SMITE HAD ASSUMED THAT Miss Miranda Darling was young—no more than the fifteen or so years of age that she’d acted earlier in the morning. Impressionable enough that he might frighten her into compliance with a stern little speech. But up close, he could see that she was not coltishly slender, just undernourished. Not desperately so—she wasn’t starving—but he very much doubted she ever ate to her satisfaction.

Aside from that one expletive, she had a presence to her, a self-possession that young girls lacked. He could feel the pulse in her wrist hammering against his grip, but she raised bright green eyes to him with just a hint of defiance…and something else.

If one judged age by the eyes, she was ancient.

One could never determine age properly in the more squalid districts. She might have been anywhere from nineteen to nine-and-twenty.

Her eyes widened; her pupils dilated. But she merely tossed her head, and the bright mass of reddish-orange hair slipped down her shoulder.

Most women in her situation would have lied, never mind that the falsehood would have been transparent.

She simply shifted her stance, angling away from him. “Well. What do you want?”

“You can start by thanking me.”

She glanced at his hand on her wrist, and curled her lip. “Am I supposed to thank you in some particular fashion?” Her gaze fell to his trousers.

“No.” He dropped her hand. “That’s appalling.”

“I hadn’t realized I was entirely repellent.”

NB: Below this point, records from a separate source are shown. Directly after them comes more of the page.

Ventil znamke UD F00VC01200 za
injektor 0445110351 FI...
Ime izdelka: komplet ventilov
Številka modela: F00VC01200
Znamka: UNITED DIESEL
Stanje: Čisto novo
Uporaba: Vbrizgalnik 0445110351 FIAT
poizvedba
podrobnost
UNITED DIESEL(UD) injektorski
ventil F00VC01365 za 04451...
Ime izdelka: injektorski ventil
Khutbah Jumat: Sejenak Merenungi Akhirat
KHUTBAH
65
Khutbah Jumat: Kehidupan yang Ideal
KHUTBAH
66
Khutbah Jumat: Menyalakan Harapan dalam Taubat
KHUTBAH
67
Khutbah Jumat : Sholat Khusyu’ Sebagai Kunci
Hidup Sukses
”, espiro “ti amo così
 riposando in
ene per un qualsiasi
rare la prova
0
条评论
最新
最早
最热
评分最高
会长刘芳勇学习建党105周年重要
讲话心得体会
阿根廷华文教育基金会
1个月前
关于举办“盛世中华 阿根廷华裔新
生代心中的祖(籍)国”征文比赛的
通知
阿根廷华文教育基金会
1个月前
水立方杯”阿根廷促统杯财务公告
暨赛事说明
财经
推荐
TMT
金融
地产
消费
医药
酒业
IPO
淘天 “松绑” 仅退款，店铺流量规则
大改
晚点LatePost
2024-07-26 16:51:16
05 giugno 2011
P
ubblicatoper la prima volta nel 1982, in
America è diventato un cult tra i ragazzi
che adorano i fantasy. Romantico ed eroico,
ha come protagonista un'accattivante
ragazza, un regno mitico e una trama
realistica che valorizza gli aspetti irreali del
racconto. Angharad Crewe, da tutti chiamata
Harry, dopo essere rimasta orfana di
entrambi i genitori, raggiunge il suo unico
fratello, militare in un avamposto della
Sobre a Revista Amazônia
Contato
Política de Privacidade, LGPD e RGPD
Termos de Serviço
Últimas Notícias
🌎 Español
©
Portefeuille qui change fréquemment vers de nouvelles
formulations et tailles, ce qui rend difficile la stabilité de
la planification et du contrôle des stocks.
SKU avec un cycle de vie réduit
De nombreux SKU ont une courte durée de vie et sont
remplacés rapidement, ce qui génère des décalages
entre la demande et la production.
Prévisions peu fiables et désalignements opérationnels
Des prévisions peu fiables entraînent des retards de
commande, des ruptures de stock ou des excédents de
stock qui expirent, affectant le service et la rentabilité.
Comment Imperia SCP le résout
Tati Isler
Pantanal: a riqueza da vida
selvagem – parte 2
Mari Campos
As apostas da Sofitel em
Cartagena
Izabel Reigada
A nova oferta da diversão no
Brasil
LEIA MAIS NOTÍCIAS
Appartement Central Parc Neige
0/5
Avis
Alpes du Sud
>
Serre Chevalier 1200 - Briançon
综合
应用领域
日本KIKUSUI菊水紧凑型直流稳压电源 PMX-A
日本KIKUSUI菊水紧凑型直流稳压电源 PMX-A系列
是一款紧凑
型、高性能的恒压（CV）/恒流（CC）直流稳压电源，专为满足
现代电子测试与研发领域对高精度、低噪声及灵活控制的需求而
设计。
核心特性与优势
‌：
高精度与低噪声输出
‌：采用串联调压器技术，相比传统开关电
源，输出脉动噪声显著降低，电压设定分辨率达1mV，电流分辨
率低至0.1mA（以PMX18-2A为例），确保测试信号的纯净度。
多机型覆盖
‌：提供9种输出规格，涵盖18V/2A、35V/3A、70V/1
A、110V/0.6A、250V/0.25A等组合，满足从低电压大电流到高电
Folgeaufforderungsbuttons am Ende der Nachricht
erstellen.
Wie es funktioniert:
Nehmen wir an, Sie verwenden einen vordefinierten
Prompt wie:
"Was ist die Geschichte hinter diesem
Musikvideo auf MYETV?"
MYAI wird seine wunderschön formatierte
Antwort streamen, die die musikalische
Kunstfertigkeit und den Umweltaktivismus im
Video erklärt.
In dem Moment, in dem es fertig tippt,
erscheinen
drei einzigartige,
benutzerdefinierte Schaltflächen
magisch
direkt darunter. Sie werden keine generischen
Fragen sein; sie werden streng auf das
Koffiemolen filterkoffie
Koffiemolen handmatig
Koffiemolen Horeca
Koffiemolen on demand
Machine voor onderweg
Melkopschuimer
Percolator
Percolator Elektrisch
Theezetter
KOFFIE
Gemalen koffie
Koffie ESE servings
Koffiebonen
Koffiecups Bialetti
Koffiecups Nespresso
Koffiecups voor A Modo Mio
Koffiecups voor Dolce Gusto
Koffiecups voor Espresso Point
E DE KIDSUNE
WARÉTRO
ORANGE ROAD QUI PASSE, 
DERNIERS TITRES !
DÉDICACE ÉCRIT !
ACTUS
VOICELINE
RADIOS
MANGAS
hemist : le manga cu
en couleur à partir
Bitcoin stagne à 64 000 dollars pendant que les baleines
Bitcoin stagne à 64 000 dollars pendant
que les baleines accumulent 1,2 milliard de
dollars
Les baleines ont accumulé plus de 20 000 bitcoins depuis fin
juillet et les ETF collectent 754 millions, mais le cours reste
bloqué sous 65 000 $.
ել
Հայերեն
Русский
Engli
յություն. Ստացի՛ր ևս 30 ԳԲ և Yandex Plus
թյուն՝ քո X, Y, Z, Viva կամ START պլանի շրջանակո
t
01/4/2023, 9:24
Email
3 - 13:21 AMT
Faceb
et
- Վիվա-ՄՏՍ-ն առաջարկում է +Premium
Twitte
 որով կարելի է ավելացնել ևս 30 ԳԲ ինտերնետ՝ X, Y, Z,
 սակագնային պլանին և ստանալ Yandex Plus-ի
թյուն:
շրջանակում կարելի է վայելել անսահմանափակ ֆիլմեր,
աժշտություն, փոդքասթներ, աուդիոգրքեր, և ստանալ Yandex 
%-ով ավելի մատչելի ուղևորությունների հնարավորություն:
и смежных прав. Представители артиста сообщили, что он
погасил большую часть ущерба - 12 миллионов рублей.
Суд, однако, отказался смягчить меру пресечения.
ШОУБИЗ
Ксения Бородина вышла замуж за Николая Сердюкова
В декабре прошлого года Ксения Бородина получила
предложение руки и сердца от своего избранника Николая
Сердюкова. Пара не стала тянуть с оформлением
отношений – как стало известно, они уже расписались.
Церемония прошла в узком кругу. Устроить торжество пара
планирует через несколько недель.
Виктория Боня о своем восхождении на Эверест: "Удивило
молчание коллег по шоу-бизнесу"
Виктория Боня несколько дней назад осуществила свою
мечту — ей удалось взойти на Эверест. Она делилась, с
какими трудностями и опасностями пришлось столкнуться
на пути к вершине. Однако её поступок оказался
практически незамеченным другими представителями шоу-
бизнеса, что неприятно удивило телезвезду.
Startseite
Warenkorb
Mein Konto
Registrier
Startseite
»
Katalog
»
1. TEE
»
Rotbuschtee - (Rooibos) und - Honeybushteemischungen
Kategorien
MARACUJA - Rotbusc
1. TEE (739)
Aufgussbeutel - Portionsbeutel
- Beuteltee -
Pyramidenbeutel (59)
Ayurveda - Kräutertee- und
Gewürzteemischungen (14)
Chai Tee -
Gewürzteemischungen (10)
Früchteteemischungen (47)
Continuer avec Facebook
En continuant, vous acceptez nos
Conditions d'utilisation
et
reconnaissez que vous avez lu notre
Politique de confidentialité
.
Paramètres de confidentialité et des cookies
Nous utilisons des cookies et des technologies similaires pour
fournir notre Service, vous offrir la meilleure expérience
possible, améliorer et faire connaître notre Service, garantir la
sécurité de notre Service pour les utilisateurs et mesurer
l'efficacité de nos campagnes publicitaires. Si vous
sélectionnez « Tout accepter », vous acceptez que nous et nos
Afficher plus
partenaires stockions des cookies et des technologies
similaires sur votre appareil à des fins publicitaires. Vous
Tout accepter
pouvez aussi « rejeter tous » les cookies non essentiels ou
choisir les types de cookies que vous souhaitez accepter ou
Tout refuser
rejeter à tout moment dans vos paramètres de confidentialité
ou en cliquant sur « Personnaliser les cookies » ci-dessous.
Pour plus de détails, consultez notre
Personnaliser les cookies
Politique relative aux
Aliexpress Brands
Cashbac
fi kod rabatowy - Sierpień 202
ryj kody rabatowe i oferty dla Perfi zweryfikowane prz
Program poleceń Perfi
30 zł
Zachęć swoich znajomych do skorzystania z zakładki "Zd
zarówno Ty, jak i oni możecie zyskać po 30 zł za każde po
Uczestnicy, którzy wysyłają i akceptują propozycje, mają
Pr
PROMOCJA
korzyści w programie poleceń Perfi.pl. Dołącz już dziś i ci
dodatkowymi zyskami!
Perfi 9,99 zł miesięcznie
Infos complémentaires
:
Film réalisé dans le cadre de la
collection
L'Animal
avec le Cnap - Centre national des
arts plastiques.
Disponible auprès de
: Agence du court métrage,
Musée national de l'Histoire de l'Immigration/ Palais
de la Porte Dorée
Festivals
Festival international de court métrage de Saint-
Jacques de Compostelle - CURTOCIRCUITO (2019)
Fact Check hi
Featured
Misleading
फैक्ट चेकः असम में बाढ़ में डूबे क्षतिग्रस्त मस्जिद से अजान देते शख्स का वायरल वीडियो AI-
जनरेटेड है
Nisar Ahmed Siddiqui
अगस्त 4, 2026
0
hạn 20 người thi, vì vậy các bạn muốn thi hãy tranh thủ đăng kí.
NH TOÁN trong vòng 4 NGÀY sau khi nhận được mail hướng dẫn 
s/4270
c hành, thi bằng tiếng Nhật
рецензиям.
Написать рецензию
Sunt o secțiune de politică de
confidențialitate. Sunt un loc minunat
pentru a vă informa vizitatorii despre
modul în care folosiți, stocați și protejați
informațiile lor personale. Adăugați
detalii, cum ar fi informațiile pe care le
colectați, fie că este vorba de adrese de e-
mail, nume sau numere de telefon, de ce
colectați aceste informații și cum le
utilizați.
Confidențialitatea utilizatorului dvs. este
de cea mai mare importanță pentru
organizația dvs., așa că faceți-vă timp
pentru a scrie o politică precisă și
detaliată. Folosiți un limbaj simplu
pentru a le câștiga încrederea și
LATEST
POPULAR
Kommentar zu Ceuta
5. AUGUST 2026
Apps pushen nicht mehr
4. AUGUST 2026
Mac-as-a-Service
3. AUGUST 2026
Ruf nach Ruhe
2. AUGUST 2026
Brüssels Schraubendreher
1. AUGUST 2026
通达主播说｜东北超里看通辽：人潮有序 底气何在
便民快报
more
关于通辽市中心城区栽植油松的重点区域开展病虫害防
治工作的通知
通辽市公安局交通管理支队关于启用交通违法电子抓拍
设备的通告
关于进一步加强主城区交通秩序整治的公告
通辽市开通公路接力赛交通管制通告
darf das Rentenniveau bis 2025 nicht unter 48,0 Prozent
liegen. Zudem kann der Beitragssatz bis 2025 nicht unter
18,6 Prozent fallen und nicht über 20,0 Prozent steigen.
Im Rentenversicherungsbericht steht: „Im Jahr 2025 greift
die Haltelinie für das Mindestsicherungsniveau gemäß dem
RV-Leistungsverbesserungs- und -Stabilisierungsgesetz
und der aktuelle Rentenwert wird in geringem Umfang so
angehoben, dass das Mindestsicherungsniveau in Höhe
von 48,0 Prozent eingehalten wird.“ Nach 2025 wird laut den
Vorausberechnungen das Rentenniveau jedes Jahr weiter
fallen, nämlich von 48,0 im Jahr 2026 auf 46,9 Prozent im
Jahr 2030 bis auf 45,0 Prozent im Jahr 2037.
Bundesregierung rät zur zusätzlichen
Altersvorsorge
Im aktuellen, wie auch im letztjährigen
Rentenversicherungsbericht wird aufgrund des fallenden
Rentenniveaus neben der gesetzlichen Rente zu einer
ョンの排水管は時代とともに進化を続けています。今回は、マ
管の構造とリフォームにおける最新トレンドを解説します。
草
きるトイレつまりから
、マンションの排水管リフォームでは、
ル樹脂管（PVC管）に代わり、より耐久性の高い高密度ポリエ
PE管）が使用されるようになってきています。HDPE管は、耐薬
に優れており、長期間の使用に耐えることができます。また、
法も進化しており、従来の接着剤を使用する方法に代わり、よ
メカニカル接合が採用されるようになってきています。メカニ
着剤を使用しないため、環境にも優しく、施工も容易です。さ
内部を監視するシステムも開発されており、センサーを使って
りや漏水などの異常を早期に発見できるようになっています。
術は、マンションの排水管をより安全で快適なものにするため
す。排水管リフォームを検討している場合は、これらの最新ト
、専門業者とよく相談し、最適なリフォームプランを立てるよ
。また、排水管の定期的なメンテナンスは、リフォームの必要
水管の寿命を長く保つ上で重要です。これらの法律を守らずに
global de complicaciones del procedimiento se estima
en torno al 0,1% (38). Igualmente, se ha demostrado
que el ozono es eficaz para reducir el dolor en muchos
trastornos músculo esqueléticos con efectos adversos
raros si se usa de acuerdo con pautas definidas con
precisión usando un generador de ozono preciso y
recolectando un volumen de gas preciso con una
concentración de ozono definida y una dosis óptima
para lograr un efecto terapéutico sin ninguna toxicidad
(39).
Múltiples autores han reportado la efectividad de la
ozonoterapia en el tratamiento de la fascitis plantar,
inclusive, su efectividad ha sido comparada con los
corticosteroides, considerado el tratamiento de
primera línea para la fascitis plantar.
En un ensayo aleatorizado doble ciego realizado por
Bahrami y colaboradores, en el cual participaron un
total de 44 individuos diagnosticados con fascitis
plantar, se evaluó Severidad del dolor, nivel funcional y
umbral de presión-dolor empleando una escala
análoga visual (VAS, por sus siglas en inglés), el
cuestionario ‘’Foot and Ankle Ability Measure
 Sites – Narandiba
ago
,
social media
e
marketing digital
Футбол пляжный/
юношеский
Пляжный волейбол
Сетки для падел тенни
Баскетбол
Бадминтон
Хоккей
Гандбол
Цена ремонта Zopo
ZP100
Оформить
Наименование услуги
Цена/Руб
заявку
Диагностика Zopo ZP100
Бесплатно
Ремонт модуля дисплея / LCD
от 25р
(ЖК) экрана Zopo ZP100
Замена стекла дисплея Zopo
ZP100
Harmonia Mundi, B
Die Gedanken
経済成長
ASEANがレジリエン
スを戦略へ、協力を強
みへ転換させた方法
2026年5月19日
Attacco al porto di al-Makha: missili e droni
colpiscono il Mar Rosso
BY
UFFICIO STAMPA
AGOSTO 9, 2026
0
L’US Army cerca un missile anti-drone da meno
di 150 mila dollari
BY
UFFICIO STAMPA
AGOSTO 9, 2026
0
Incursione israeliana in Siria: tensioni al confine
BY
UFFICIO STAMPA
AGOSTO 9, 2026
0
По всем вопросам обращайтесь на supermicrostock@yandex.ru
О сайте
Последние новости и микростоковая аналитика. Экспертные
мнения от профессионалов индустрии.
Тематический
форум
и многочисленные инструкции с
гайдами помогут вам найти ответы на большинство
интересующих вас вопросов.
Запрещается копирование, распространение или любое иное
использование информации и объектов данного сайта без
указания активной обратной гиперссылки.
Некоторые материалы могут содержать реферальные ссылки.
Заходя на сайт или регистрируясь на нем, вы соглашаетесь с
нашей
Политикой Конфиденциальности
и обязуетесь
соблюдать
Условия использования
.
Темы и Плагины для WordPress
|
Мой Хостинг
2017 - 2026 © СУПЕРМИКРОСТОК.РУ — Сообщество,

“I’m not that sort,” he countered. “I wouldn’t take advantage.”

But he could see why others might. Objectively, she wasn’t pretty. She was too thin, and it pinched her features: her cheeks were a touch on the hollow side, her hands too scrawny for real elegance. A smattering of freckles covered her nose, and a flush rose over her skin—not pink and demure, but red and angry.

Not that plainness would have mattered. In the back slums, it would only have mattered that she was female and alone.

She wasn’t beautiful, but she had a vast store of defiant vitality that was all too attractive. He grimaced, and filed that observation away in the back of his mind.

“Let me spell matters out for you,” he said slowly. “You came into my courtroom in disguise, bearing a false name. There is only one reason you aren’t languishing in custody at the moment.”